_DATA FOR THE TASK_:
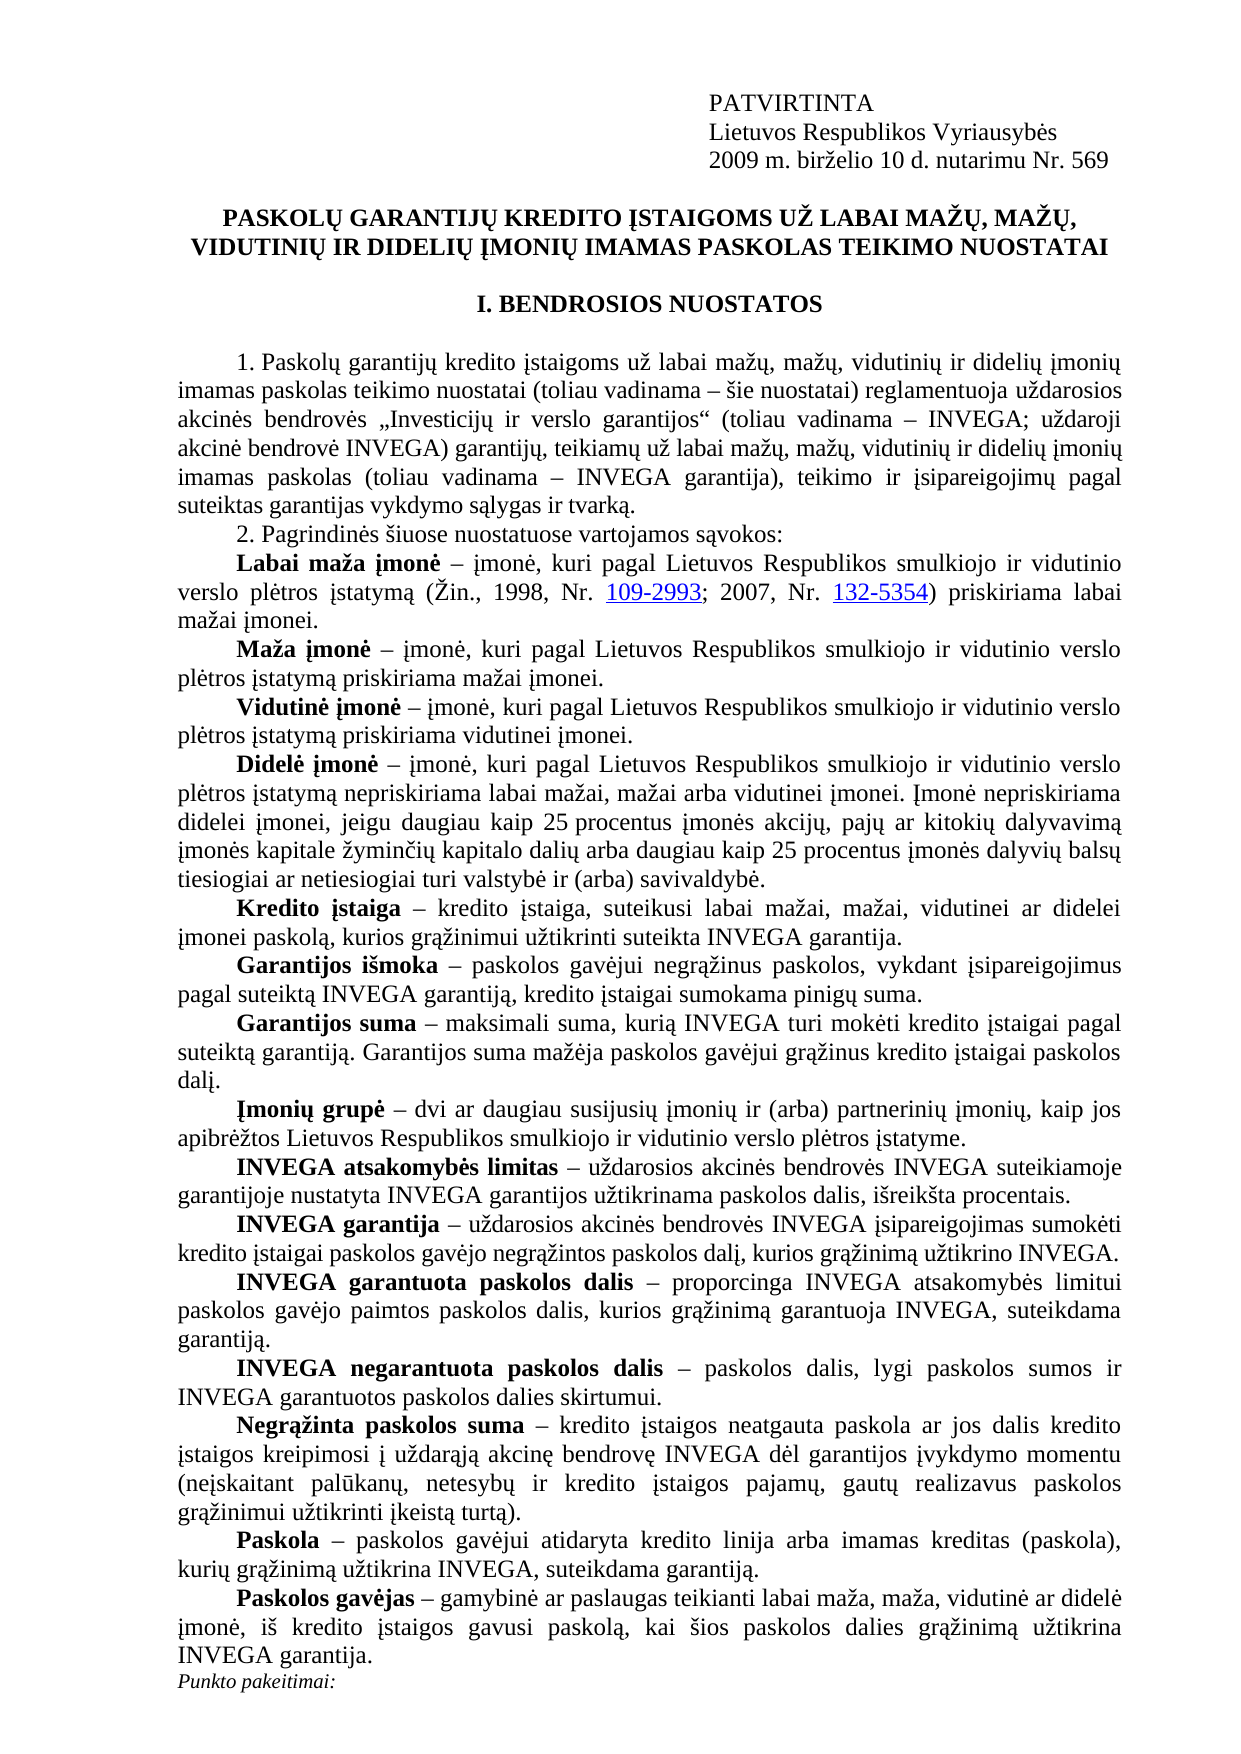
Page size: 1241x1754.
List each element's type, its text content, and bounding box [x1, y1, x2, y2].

---

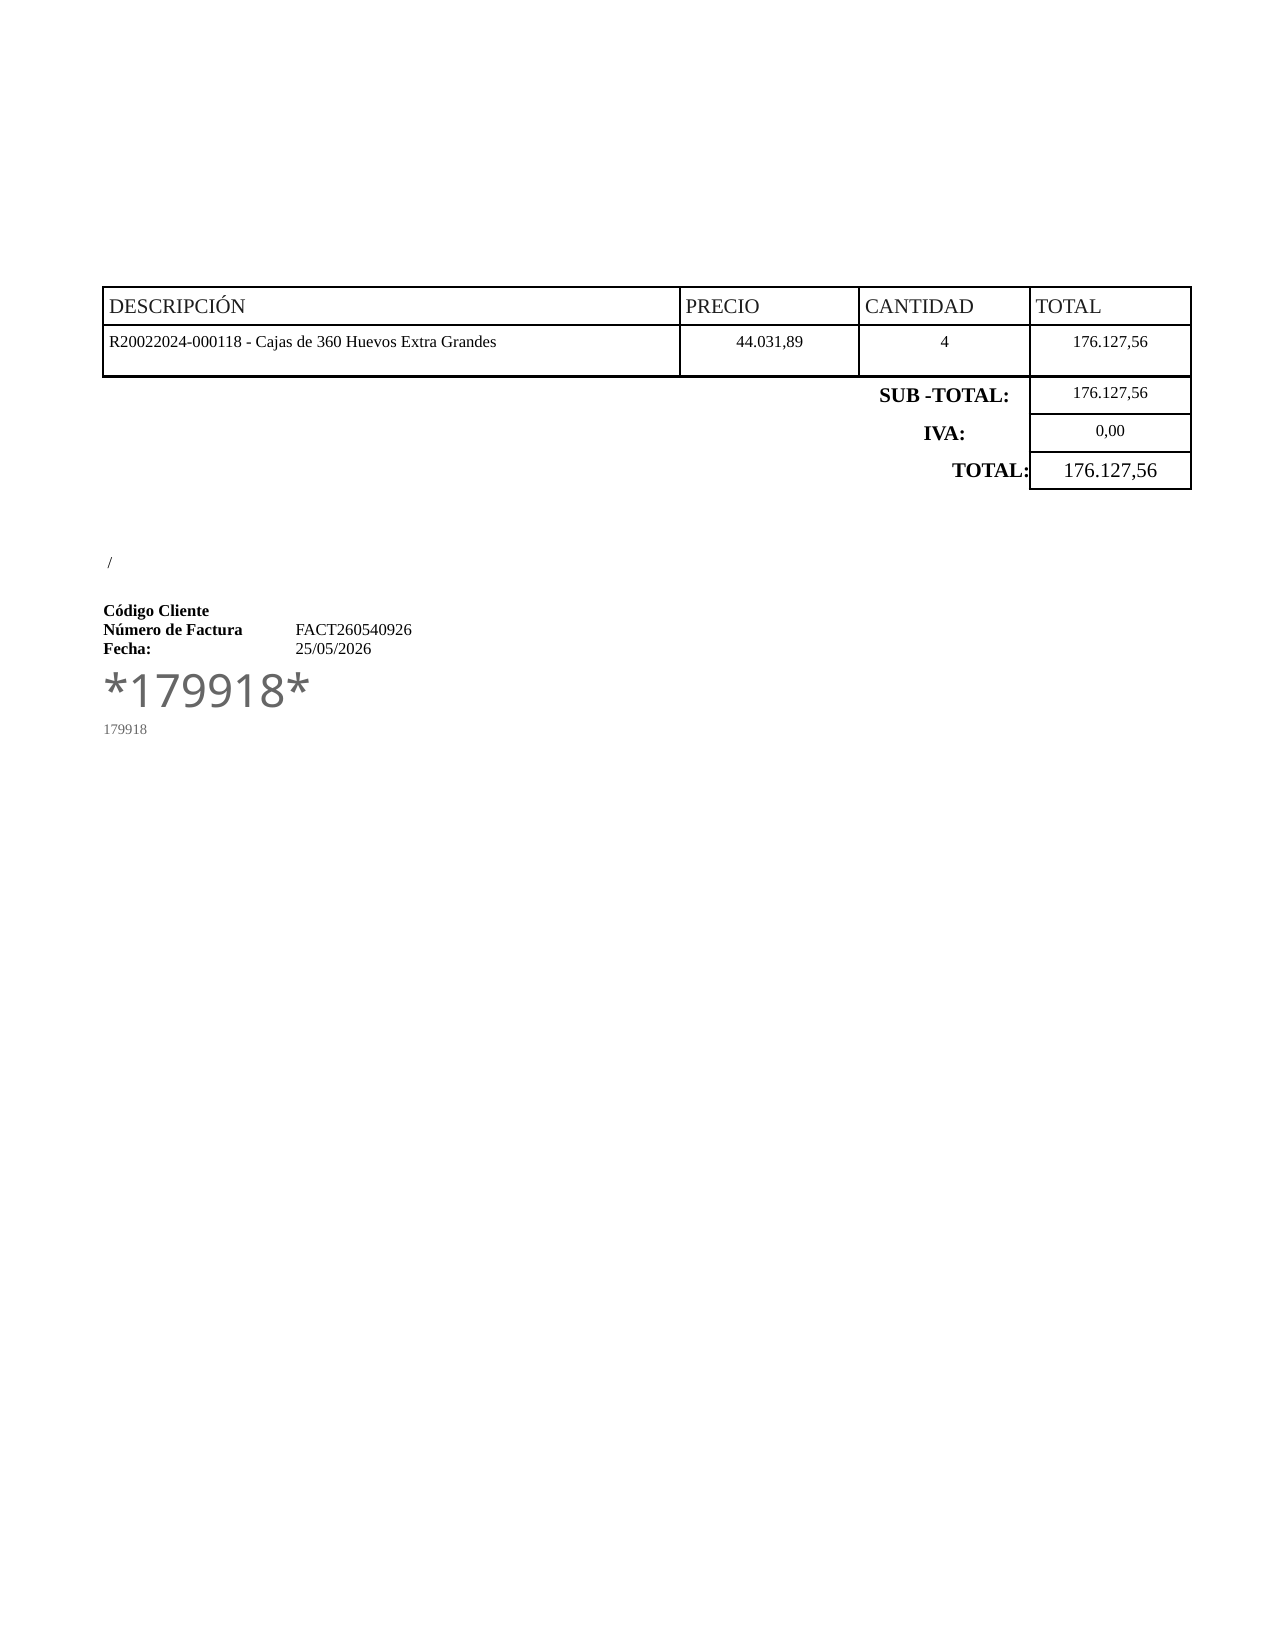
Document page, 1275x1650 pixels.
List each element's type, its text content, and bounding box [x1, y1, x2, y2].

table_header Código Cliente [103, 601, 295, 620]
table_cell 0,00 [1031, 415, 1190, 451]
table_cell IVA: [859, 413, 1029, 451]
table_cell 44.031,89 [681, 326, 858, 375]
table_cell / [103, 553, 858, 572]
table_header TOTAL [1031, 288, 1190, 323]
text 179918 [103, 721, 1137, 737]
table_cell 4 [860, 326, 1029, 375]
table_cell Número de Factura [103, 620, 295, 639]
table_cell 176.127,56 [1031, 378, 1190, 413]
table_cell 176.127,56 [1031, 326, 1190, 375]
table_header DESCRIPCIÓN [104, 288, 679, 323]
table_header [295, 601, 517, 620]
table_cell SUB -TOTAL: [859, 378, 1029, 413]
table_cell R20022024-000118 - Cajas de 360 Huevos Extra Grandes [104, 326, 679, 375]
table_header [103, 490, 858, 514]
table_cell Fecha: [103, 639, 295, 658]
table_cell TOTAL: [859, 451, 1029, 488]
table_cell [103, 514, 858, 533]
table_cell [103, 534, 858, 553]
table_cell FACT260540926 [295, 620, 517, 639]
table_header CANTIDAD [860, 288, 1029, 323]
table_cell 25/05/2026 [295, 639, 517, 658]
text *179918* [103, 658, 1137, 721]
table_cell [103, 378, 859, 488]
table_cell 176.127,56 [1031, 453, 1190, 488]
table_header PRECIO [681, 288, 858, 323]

==

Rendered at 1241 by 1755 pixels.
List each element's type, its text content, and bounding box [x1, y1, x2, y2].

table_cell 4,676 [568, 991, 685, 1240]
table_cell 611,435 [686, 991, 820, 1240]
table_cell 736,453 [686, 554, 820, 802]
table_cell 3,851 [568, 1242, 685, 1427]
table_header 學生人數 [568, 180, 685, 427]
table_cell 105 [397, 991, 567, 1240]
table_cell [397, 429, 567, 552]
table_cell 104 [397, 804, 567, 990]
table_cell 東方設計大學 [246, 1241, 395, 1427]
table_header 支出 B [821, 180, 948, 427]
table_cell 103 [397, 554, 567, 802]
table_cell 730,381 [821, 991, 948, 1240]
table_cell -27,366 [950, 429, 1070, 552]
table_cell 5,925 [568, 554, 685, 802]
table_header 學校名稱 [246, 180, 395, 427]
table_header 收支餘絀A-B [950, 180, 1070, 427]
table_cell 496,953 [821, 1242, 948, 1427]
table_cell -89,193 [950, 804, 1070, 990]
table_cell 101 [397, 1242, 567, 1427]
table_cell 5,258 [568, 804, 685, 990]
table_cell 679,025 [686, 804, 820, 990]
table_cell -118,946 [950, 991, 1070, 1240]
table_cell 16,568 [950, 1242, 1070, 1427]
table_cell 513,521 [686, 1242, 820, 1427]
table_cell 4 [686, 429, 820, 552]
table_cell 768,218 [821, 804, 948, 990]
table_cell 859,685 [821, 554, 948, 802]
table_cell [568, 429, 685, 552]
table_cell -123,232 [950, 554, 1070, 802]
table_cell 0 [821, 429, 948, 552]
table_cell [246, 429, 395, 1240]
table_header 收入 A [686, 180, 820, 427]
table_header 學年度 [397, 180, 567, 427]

_REQUEST_:
Copy out, unchanged, the lines of the records from the line with "Rendered at 1241 by 1755 pixels." to the line with "table_cell -27,366 [950, 429, 1070, 552]", including both of those lines.

_REPLY_:
Rendered at 1241 by 1755 pixels.
List each element's type, its text content, and bounding box [x1, y1, x2, y2].

table_cell 4,676 [568, 991, 685, 1240]
table_cell 611,435 [686, 991, 820, 1240]
table_cell 736,453 [686, 554, 820, 802]
table_cell 3,851 [568, 1242, 685, 1427]
table_header 學生人數 [568, 180, 685, 427]
table_cell 105 [397, 991, 567, 1240]
table_cell [397, 429, 567, 552]
table_cell 104 [397, 804, 567, 990]
table_cell 東方設計大學 [246, 1241, 395, 1427]
table_header 支出 B [821, 180, 948, 427]
table_cell 103 [397, 554, 567, 802]
table_cell 730,381 [821, 991, 948, 1240]
table_cell -27,366 [950, 429, 1070, 552]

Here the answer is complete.